Zooming into the self-attention section, these are the major processes.
There are three key parameters introduced in this concept—query, key and value. To avoid confusion, I will use Q, K and V to reference them.
These vectors are calculated from the word embedding. Another way to understand this process is the input embedding is translated into three different versions of itself, from embedding space to Q, K and V subspace.
This is done by projecting the input to three different sets of weights, i.e. Query weight, Key weight and Value weight. All weights act as a projection medium which is trainable.
Each word in the sequence will have their query, key and value.
Image Source: jalammar.github.io
One thing to note is all three values mean nothing. They are just mathematical representations of the input word in different vector subspace which can be used for calculations. That’s it.

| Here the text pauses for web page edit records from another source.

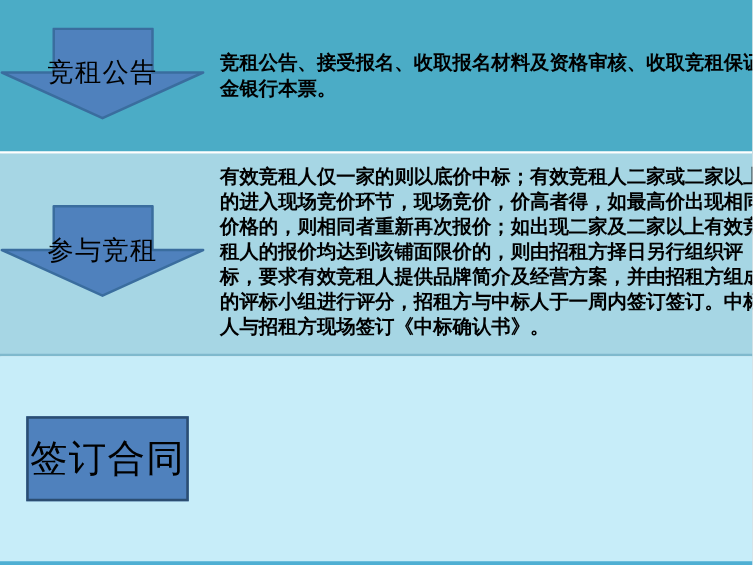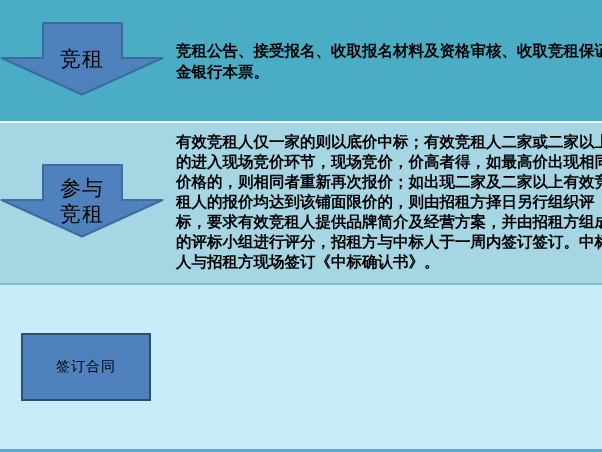--- a/index.html
+++ b/index.html
@@ -30,35 +30,35 @@
   .arrow-shape polygon{
     fill:var(--shape-fill,#4F81BD);
     stroke:var(--shape-border,#3A6D9E);
     stroke-width:2;
     stroke-linejoin:round;
   }
   .arrow-shape.a1{top:22px;}
   .arrow-shape.a2{top:41px;}
   .arrow-label{
     position:absolute;left:0;width:164px;height:74px;
-    display:flex;flex-direction:column;align-items:center;justify-content:center;
+    display:flex;flex-direction:row;align-items:center;justify-content:center;
     color:var(--text,#000);
     font-size:21px;line-height:26px;letter-spacing:1px;
     pointer-events:none;
   }
   .arrow-label.a1{top:22px;}
   .arrow-label.a2{top:41px;align-items:center;}
   .contract-box{
     position:absolute;left:21px;top:48px;
     width:126px;height:64px;
     background:var(--shape-fill,#4F81BD);
     border:2px solid var(--rect-border,#2B4D72);
     display:flex;align-items:center;justify-content:center;
     color:var(--text,#000);
-    font-size:14px;letter-spacing:1px;
+    font-size:30px;letter-spacing:1px;
   }
   .desc{
     position:absolute;left:176px;width:436px;margin:0;
     color:var(--text,#000);
     font-weight:bold;
     font-size:15.5px;
     text-align:left;
     word-break:break-all;
   }
   .desc-1{top:40px;line-height:21px;}
@@ -69,20 +69,21 @@
 <body>
 
 <div id="stage">
 
   <section class="band band-top">
     <svg class="arrow-shape a1" viewBox="0 0 164 74" preserveAspectRatio="none" aria-hidden="true">
       <polygon points="43,1 122,1 122,36 162.5,36 82,72.5 1.5,36 43,36"></polygon>
     </svg>
     <div class="arrow-label a1">
       <span>竞租</span>
+      <span>公告</span>
     </div>
     <p class="desc desc-1">竞租公告、接受报名、收取报名材料及资格审核、收取竞租保证金银行本票。</p>
   </section>
 
   <section class="band band-middle">
     <svg class="arrow-shape a2" viewBox="0 0 164 74" preserveAspectRatio="none" aria-hidden="true">
       <polygon points="43,1 122,1 122,36 162.5,36 82,72.5 1.5,36 43,36"></polygon>
     </svg>
     <div class="arrow-label a2">
       <span>参与</span>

Up to here, the input embedding has been projected to Q, K and V subspaces. In this process, Q and K are used for calculating the attention score.
Let’s say we want to encode eat
from the sentence They eat fried noodles
, after process 1, all input words will have Q, K and V as below.

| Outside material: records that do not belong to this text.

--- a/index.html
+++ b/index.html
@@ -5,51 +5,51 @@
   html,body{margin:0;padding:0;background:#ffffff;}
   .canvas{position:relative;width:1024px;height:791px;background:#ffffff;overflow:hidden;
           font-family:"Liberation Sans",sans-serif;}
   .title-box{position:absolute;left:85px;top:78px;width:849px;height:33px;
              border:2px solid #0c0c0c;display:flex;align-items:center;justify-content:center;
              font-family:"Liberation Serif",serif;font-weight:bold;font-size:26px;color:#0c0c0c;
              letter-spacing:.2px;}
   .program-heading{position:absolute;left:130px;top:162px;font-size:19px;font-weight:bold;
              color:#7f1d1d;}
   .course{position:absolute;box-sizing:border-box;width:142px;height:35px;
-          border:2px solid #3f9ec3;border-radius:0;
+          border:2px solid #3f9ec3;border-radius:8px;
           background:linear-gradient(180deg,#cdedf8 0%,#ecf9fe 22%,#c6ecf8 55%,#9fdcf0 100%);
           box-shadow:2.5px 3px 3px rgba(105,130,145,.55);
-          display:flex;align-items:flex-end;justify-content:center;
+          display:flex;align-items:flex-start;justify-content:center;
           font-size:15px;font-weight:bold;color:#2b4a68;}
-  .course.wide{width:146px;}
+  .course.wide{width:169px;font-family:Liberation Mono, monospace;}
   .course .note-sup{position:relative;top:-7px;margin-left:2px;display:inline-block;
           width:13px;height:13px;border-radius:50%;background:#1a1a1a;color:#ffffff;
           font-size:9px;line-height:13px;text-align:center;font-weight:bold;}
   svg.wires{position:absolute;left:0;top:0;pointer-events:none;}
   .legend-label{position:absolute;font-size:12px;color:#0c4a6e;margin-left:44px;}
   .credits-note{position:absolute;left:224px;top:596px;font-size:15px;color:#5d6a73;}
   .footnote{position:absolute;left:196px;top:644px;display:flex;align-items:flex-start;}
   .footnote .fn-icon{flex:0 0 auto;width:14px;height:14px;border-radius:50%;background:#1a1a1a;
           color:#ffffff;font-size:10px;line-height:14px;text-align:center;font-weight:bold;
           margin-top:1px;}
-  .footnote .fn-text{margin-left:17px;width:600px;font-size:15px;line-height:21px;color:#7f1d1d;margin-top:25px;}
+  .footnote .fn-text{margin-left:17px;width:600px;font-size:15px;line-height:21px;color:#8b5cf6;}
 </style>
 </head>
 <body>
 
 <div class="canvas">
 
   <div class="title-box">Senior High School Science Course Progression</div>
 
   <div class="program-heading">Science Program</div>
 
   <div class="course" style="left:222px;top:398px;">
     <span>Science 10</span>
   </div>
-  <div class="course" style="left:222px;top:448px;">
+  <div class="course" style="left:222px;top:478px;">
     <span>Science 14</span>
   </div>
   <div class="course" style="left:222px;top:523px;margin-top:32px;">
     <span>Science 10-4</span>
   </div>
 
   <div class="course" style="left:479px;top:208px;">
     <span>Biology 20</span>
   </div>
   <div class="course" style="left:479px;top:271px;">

Note: Starting from here, all examples are referring to the process of one word only. In a real application, every word will have to go through these steps.
In process 2, the scores are calculated by performing dot products of Q of eat
with transposed K of every word in the sequence, including itself. The result for a single word is a vector of size (1, 4) which holds the value of every dot product result.
The size (1, 4) is used as an example in this post for simplicity. (1, 4) means a word has 4 embedding length(or features).
Then, every score is divided by 8. According to this source, “This leads to having more stable gradients” source.
score = [32, 88, 56, 72]
after divide by 8
score = [4, 11, 7, 9]
The attention score is calculated by applying the softmax function to all values in the vector.
This will adjust the scores so that the total will add up to 1.
Softmax result
softmax_score = [0.0008, 0.87, 0.015, 0.011]
The attention scores indicate the importance of the word in the context of word being encoded, which is eat
. Higher value, higher importance.
The last process is to produce the output vector. Up to here, we have the attention score and V.
Here, the softmax scores are multiplied to their respective V. Then, the values are added together to produce the output vector.
For example, to produce value for eat
with respect to they
the calculation is
softmax score: 0.0008
V for "they" = [V11 V12 V13 V14]
The Multiplication values, X are:
X = [X11 X12 X13 X14]
X = [0.0008(V11) 0.0008(V12) 0.0008(V13) 0.0008(V14)]
The green box is the output vector of self-attention section. This is the value that is passed to the next part of the block.
Before we go to the multi-head, let us understand the transformation of matrixes by observing the dimension at every process. I am using the dimensions from the transformer model.
According to the paper, the model requires input dimension to be (1, 512) for a single word vector.
For our example sentence, The matrix size will be (4, 512). As the value passing through every parts of the encoders and decoders, the embedding size(or number of features) will stay constant at 512.
That means, the input and output matrix that pass through self-attention has matrix of size (4, 512).
Let’s revisit the self-attention process.
If we look at the output of self-attention, the size of the output matrix is not equal to the input. This is anticipated as self-attention is to be used as one of the many heads of the multi-headed attention.
As said before, the self-attention is used as one of the heads of the multi-headed. Each head performs their self-attention process, which means, they have separate Q, K and V and also have different output vector of size (4, 64) in our example.
To produce the required output vector with the correct dimension of (4, 512), all heads will combine their output by concatenating with each other.
Assume h1, h2 and h3 are the outputs from 3 different heads.
h1 = [1, 2, 3]
[4, 5, 6]
[7, 8, 9]
h2 = [10, 11, 12]
[13, 14, 15]
[16, 17, 18]
h3 = [19, 20, 21]
[22, 23, 24]
[25, 26, 27]
h_concatenate = [1, 2, 3, 10, 11, 12, 19, 20, 21]
[4, 5, 6, 13, 14, 15, 22, 23, 24]
[7, 8, 9, 16, 17, 18, 25, 26, 27]
So you can view the whole process this way.
To produce the output, the combined output is multiplied with the output projection matrix.
This is the output for the multi-headed attention layer, which is used for the next stage.
The output of encoder stack will produce K and V for the input sequence. This is then pass to the Decoder section.
In the decoder, the Self-attention section does not compute the K and V from the sequence to be decoded. Instead, it only compute Q and used K and V from the encoder stack.
This is how the two sequences are related.
I hope you have good insights regarding self-attention algorithms. The example given is using the transformer parameters value. The differences compared to BERT are:
Transformers = 512
BERT = 768
Transformer = 8
BERT = 12
And of course, BERT is and encoder only model while Transformer is both encoder and decoder. Thanks for reading. Have a nice day!